Thursday, September 8, 2011

Crazy, Stupid Like


Usually, I avoid movies like "Crazy, Stupid Love."  Most of these "rom-coms" are so predictable that you can easily time your bathroom visits ahead of time and know that you are not missing a single bit of action.   A lot of this junk, which usually star some lethal combination of Katherine Heigl, Josh Duhamel, Ryan Reynolds, and Sandra Bullock, features screenplays that are about as welcome as a paper cut. 

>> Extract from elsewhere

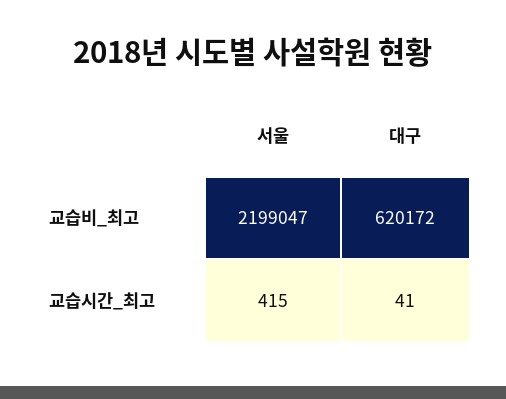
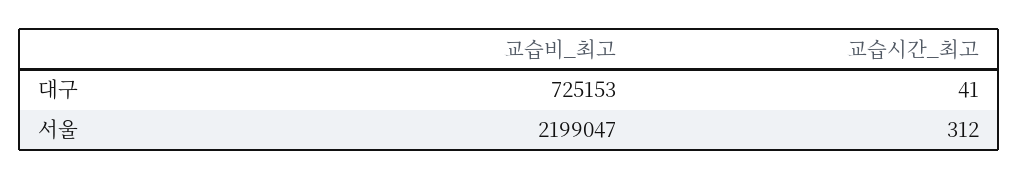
대구, 교습비_최고: 620172 -> 725153
서울, 교습시간_최고: 415 -> 312

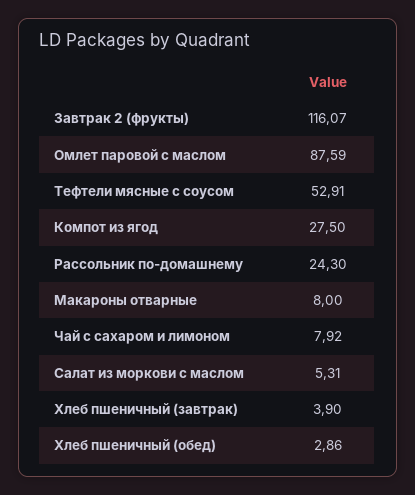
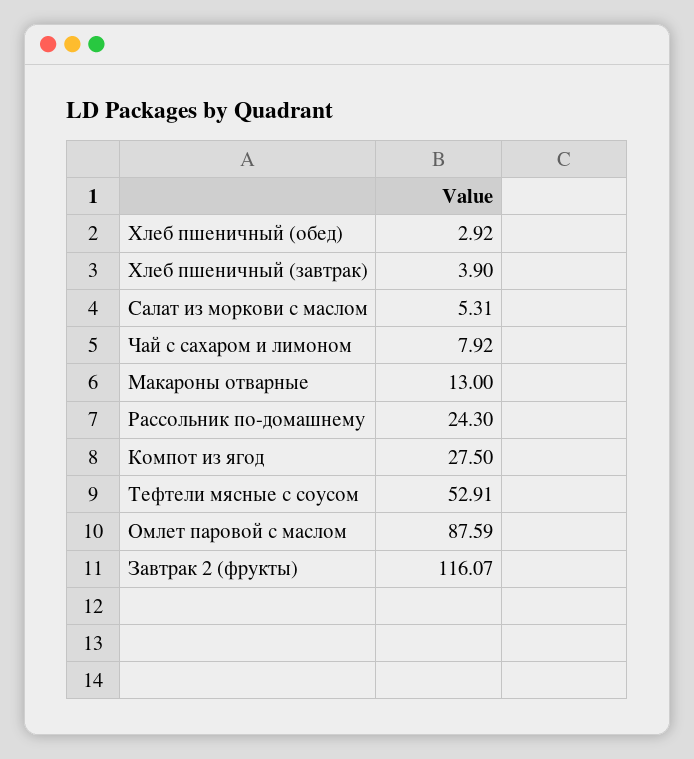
Макароны отварные: 8 -> 13
Хлеб пшеничный (обед): 2.86 -> 2.92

"Crazy, Stupid Love" is different.  A romantic comedy that actually dares its characters to act and talk like adults.  The fact that there isn't a single fart joke should merit it the Jean Hersholt Honorary Academy Award alone.  You sit there and wonder if screenwriter Dan Fogelman has lost his way in Hollywood.  He is actually treating his audience as if they are grown-ups. 

This is a film that looks and feels different right from the first frame.  It gives us a bunch of actors, who, for the most part, wouldn't normally be caught dead in a flimsy movie like this.  Ryan Gosling?  Academy Award nominee.  Julianne Moore?  Academy Award nominee.  Marisa Tomei?  Academy Award winner, albeit hotly contested.  Kevin Bacon?  Well, he's connected to some Academy Award winner in six degrees or less.

So, at the outset of "Crazy, Stupid Love," Steve Carell (clearly the weakest link in the cast) and Julianne Moore are getting a divorce.  When she takes up with Kevin Bacon, he starts to hit the bar scene with the ultimate lounge lizard Ryan Gosling.  The mentoring that goes on between the two is so reminscent of "The Karate Kid" that they even mention it in the script.  

As Gosling tutors Carell on how to be the ultimate cool guy in the singles bar, he himself finds himself mysticaly falling for Emma Stone.  Oddly, I had no clue who this actress was and then suddenly found myself seeing her in two movies on two successive days.  (The other being "The Help" which I'll tackle for you on another blog entry)  Stone is adorable and lights up the screen whenever she's on it.  She reminds me of Lindsay Lohan without the vodka. 

There are the usual "meet cutes" and "misconnections" that generally abound in a film like this.  But, somehow and in some way, it all feels new in "Crazy, Stupid Love."  A subplot involving Carell and Moore's 13 year-old son and his infatuation with the 17 year-old babysitter is a little uncomfortable but eventually ties into the other story threads as well.   Both kids are goofy enough to make this questionable hook-up work.

About 3/4 of the way through the movie, "Crazy, Stupid, Love" permanently won me over with a plot development that I did not see coming for a single instant.  Since a film like this usually lays some pipe about such a turn-of-events, I asked some friends who saw the movie if they had been taken by surprise as well.  All were left agape as well.  Kudos to writer Fogelman again for pulling that off.  If you really want to enjoy this movie, make sure nobody tips you off beforehand.

As I wrote earlier, Steve Carell is the one member of the cast who doesn't have the acting chops to rise to the level of the script and his co-stars.  A lot of what his character goes through requires an actor capable of providing a multi-layered interpretation.  Carell, who is vastly overrated as a performer, can't pull it off completely. 

At the end of the movie, he is asked to deliver an awkward speech at an eighth grade graduation and his inability to get all the juice out of that dialogue is the difference between an A- and a B+ for 'Crazy, Stupid Love."  That scene was also the first time in the whole film that I checked my watch for the time.  A true signal that the characters have overstayed their welcome, even if it's just by five minutes.

Still, if you're up for a fresh turn on a rather pedestrian tale, you'll want to sample "Crazy, Stupid Love."  It may not wind up as complete, total love.  But, these days, simply liking a movie is sometimes a rarity.

Dinner last night:  Pork chop, rice and peas.